**Task instructions:** Recast the listing from the line containing "Rendered at 1500 by 1125 pixels." through the line containing "subtitle Danke für" as a numbered list, leaving out blank lines.

**Task inputs:**

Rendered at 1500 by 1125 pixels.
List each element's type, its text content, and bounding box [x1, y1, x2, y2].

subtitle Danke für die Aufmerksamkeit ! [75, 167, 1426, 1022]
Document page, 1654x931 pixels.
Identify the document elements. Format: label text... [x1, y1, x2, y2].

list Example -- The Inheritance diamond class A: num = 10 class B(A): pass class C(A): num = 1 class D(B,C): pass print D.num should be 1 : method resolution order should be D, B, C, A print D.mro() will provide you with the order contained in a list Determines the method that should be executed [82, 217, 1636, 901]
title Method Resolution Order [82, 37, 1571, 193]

==

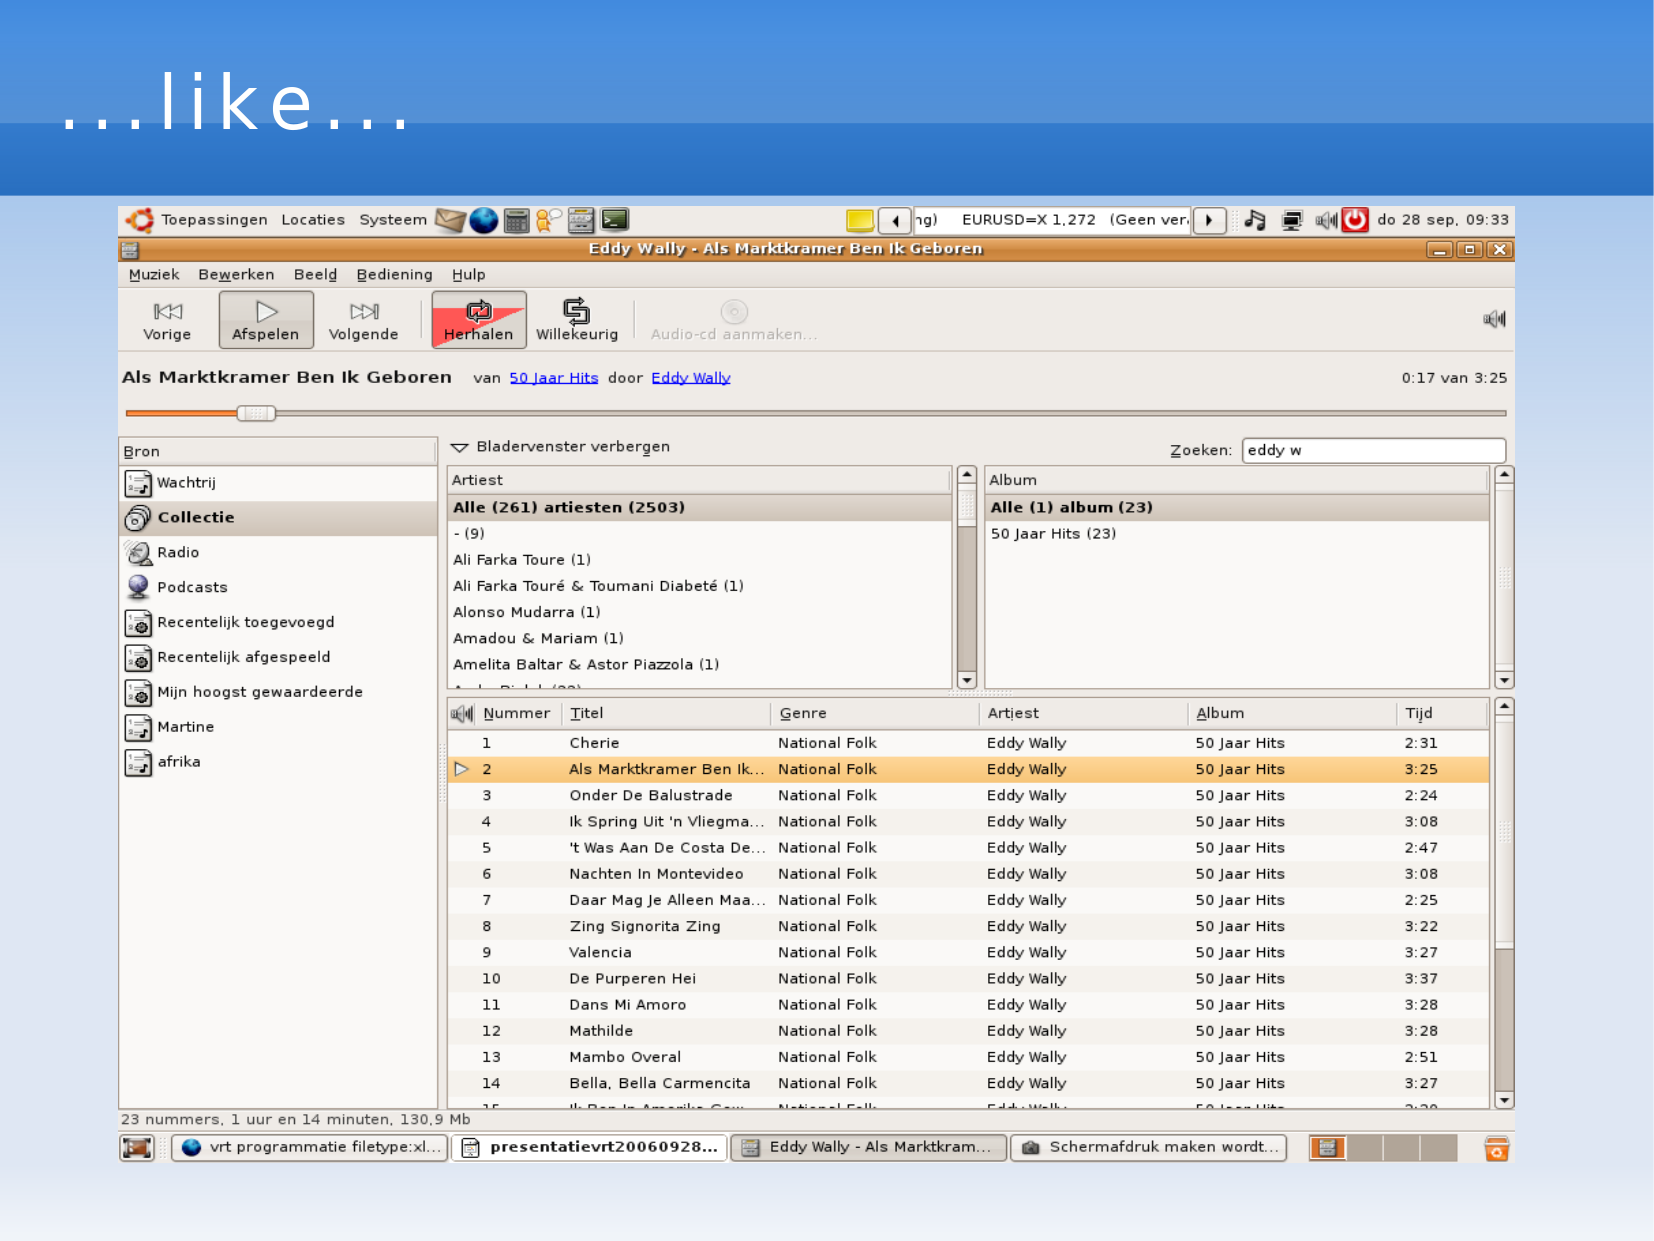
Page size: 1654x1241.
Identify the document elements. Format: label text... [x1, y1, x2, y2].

**Task output:**
1. Rendered at 1500 by 1125 pixels.
2. List each element's type, its text content, and bounding box [x1, y1, x2, y2].
3. subtitle Danke für die Aufmerksamkeit ! [75, 167, 1426, 1022]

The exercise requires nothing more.